→ **Görev yönergesi**:
Halveti tarikatının özelliklerini anlatan yazıyı son cümlesinden sonra devam ettirin.

::: Kaynak alıntısı :::

Halveti tarikatının özellikleri

ekrem

Well-known member
Her yolun, cemaatın, mezhebin, sistemin, meşrebin ve tarikatın, kendini tanımlayan ve diğer sistemlerden, oluşumlardan, cemaatlerden ve tarikatlardan ayıran birtakım ayırt edici özellikleri mevcuttur. Bu özellikler o yola mahsus olup, aynı zamanda o yolun tanımını ve kimliğini ifade etmektedir.

Zira eser müessirini, müessirde eserini yansıtır. Bu manada Halveti Tarikatı da bu özellikleriyle diğer cemaat ve tarikatlardan ayırt edilmekte ve tanınmaktadır.

Halveti Yoluna mahsus bu özellikleri özetle ifade edecek olursak:

Ledün ilminin şehrinin kapısı Hz. İmam-ı Ali (KV) Efendimizden gelen Halveti yoluna, tasavvuf ve tarikatlar tarihiyle meşgul olanlar ve tasavvuf erbabı ''ehlullah'' önceleri, ''Tarikat Kuluçkası'' deyimini kullanmışlar, daha sonra da bu deyim ''Tarikat Fabrikası'' deyimi şekline dönüşerek kullanılır olmuştur. Bu yolun bu şekilde isimlendirilmesinin sebebi de, Halveti yolunun tarihi akışı içerisinde çok sayıda şube ve kollara ayrılması, bu kutsi yolda çok sayıda ''Pir'' yetişmesi ve her Pir'in de dünya coğrafyasının çeitli bölgelerinde irşada devam etmeleri sebebiyle bu tarikata , Tarikat doğuran tarikat manasına gelen, tarikat kuluçkası veya Tarikat Fabrikası gibi deyimler kullanılagelmiş olması, bu yolun kendine mahsus biir özelliğidir.

::: Satırlar :::

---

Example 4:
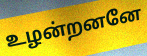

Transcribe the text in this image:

உழன்றனனே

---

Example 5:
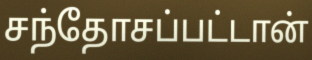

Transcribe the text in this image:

சந்தோசப்பட்டான்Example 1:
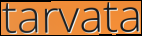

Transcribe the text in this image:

tarvata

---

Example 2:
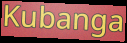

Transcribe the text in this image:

Kubanga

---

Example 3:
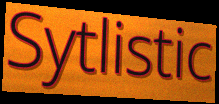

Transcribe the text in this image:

Sytlistic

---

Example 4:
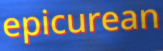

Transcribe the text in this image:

epicurean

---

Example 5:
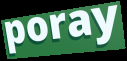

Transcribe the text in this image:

poray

:::

→ **Alıştırma çıktısı**:
Halveti yolu tarihin her döneminde, gerek geniş halk kitlelerinin ve gerekse aydın kesimin ilgisini çekerek kolayca teşkilatlanmış ve dünyanın her coğrafyasına çok çabuk yayılmıştır.

Halveti Tarikatınınn geçmişte, toplumumn gerek geniş halk kitlelerinin ve gerekse aydın kesimin ilgisini çekerek her devirde çok çabuk ve kolayca yayılması, hatta şanlı Osmanlı Padişahlarının Onbeş tanesinin Halveti yoluna mensup olması, özellikle de yükselme devri padişahlarının her birinin yanında manevi irşadından, feyizinden, bereketinden, engin görüş ve basiretinden istifade ettikleri bir Halveti Mürşidinin bulunması, bu tarikatın,müslüman kitleler ve aydınlar arasında ne kadar etkin, yaygın ve kolayca kabul gördüğünün anlaşılması bakımından önemli bir ipucu ve fikir vermektedir.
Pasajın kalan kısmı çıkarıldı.